Started work on gcrypt support.
The first question is, should git-annex leave it up to gcrypt to transport the data to the encrypted repository on a push/pull? gcrypt hooks into git nicely to make that just work. However, if I go this route, it limits the places the encrypted git repositores can be stored to regular git remotes (and rsync). The alternative is to somehow use gcrypt to generate/consume the data, but use the git-annex special remotes to store individual files. Which would allow for a git repo stored on S3, etc. For now, I am going with the simple option, but I have not ruled out trying to make the latter work. It seems it would need changes to gcrypt though.
Next question: Given a remote that uses gcrypt, how do I determine the
annex.uuid of that repository. I found a nice solutuon to this. gcrypt has
its own gcrypt-id, and I convert it to a UUID in a
reproducible, and even standards-compliant way. So
the same encrypted remote will automatically get the same annex.uuid
wherever it's used. Nice. Does mean that git-annex cannot find a uuid
until git pull
or git push
has been used, to let gcrypt get the
gcrypt-id. Implemented that.
The next step is actually making git-annex store data on gcrypt remotes.

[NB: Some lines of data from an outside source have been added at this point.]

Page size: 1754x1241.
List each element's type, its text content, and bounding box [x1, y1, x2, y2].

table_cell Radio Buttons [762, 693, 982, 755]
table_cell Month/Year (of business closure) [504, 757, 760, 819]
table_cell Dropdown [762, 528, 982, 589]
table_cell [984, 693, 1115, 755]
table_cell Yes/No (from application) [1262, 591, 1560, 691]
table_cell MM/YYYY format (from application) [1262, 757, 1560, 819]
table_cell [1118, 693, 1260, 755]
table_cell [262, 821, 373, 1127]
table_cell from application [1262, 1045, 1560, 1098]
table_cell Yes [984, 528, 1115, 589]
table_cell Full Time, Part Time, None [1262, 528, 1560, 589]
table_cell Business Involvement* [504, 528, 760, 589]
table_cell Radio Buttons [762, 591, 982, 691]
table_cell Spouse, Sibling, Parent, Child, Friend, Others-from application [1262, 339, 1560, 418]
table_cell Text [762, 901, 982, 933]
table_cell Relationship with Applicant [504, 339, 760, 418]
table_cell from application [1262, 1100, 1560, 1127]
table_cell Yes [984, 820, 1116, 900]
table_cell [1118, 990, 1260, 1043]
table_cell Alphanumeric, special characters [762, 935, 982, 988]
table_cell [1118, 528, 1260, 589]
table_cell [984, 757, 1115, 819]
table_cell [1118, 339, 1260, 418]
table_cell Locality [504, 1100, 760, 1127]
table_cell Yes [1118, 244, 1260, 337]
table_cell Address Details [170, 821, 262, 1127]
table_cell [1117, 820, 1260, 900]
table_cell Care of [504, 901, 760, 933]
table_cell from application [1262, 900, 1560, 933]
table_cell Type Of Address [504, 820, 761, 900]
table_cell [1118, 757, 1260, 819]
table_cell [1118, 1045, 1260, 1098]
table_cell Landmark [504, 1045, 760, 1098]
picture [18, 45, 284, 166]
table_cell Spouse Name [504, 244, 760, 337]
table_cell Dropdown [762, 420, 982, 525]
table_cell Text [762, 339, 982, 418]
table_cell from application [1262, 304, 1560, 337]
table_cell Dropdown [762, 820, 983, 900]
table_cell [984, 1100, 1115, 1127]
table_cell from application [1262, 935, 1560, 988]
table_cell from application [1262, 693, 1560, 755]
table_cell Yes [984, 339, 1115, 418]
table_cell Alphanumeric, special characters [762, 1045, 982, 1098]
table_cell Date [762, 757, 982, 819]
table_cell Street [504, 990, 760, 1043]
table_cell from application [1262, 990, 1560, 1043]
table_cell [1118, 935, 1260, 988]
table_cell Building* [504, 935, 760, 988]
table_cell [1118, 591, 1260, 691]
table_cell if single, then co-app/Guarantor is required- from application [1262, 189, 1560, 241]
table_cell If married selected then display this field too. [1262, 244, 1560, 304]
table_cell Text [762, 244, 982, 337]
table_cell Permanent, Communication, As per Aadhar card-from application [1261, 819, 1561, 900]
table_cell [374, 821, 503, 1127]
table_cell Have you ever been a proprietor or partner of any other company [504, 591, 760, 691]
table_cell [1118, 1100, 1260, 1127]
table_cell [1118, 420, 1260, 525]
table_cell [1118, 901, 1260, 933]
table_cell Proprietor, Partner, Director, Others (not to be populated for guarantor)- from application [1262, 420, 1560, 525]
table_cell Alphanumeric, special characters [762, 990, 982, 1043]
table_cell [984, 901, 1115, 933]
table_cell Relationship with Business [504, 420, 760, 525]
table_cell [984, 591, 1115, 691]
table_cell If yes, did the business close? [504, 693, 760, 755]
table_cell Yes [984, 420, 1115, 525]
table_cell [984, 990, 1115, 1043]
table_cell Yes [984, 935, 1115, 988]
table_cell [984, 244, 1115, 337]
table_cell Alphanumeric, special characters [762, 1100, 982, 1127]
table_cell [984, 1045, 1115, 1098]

And it needs to store it encrypted of course. It seems best to avoid
needing a git annex initremote
for these gcrypt remotes, and just have
git-annex automatically encrypt data stored on them. But I don't
know. Without initializing them like a special remote is, I'm limited to
using the gpg keys that gcrypt is configured to encrypt to, and cannot use
the regular git-annex hybrid encryption scheme. Also, I need to generate
and store a nonce anyway to HMAC ecrypt keys. (Or modify gcrypt
to put enough entropy in gcrypt-id that I can use it?)
Another concern I have is that gcrypt's own encryption scheme is simply to use a list of public keys to encrypt to. It would be nicer if the full set of git-annex encryption schemes could be used. Then the webapp could use shared encryption to avoid needing to make the user set up a gpg key, or hybrid encryption could be used to add keys later, etc.
But I see why gcrypt works the way it does. Otherwise, you can't make an encrypted repo with a friend set as one of the particpants and have them be able to git clone it. Both hybrid and shared encryption store a secret inside the repo, which is not accessible if it's encrypted using that secret. There are use cases where not being able to blindly clone a gcrypt repo would be ok. For example, you use the assistant to pair with a friend and then set up an encrypted repo in the cloud for both of you to use.
Anyway, for now, I will need to deal with setting up gpg keys etc in the assistant. I don't want to tackle full gpgkeys yet. Instead, I think I will start by adding some simple stuff to the assistant:
- When adding a USB drive, offer to encrypt the repository on the drive so that only you can see it.
- When adding a ssh remote make a similar offer.
- Add a UI to add an arbitrary git remote with encryption. Let the user paste in the url to an empty remote they have, which could be to eg github. (In most cases this won't be used for annexed content..)
- When the user has no gpg key, prompt to set one up. (Securely!)
- Maybe have an interface to add another gpg key that can access the gcrypt repo. Note that this will need to re-encrypt and re-push the whole git history.